* [Document segment]
The leaders pulling ahead are not those with better tools or bigger budgets. They are those who have fundamentally changed how they define, track, and communicate the value of AI. The rest are stuck in what the industry has started calling "pilot purgatory" — a state of perpetual experimentation that never quite becomes transformation.
"AI isn't failing to deliver value — organisations are struggling to see it because they're measuring it the wrong way." — Alysa Taylor, Microsoft, TIME, May 2026

The Productivity Trap
The Default Measurement Model Is Seductive — and Almost Entirely Wrong
The default measurement model for AI is seductive in its simplicity: count the hours saved, calculate the cost reduction, present the number to the CFO. It is familiar, it is auditable, and it is almost entirely wrong.
The problem is not that productivity metrics are irrelevant. It is that they capture only the first and most visible layer of AI's impact — and often not even that layer accurately. When organisations measure AI ROI through the lens of cost savings and headcount reduction, they are looking for value in the wrong place at the wrong time.
AI's impact, as Taylor writes, "rarely shows up first as efficiency. It shows up in greater insight, more predictive power, in-task skill building, and the ability to evaluate more scenarios before acting." These gains do not fit neatly into traditional metrics. They do not map cleanly into cost reduction. And because they are harder to count, they are systematically undercounted — which means the case for AI looks weaker than it actually is, initiatives stall, and organisations retreat to the safety of the pilot.
PwC's May 2026 research on AI transformation adds a structural dimension to this problem. Their analysis of high-performing AI organisations found that "AI value is uneven" — concentrated in specific domains and workflows rather than distributed evenly across the enterprise. Companies that pursue enterprise-wide AI mandates — deploying broadly in hopes of capturing value everywhere — consistently underperform companies that make concentrated bets in high-impact areas. The measurement problem compounds this: when you deploy broadly and measure shallowly, you see modest returns everywhere and transformative returns nowhere.

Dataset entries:
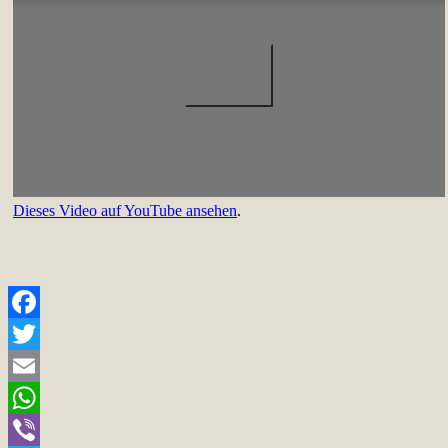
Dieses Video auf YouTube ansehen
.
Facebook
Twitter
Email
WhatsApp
==
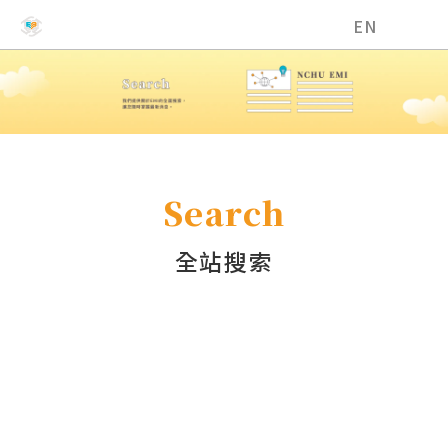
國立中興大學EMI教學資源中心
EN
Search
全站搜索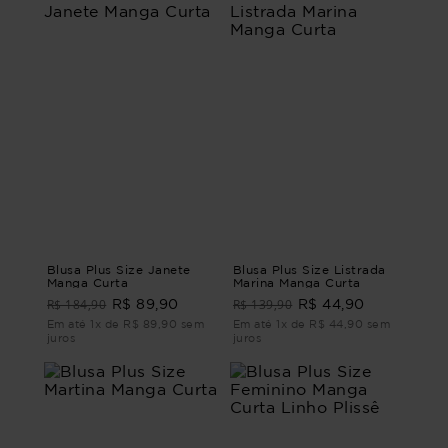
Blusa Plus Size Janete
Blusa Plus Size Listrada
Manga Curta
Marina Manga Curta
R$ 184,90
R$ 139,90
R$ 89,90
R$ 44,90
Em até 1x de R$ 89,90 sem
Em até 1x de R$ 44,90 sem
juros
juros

* [What the task requires]
Please reproduce word for word a stretch of the passage above on measuring AI's value, beginning at the words "PwC's May 2026" and stopping after "transformative returns nowhere.".

* [Task solution]
PwC's May 2026 research on AI transformation adds a structural dimension to this problem. Their analysis of high-performing AI organisations found that "AI value is uneven" — concentrated in specific domains and workflows rather than distributed evenly across the enterprise. Companies that pursue enterprise-wide AI mandates — deploying broadly in hopes of capturing value everywhere — consistently underperform companies that make concentrated bets in high-impact areas. The measurement problem compounds this: when you deploy broadly and measure shallowly, you see modest returns everywhere and transformative returns nowhere.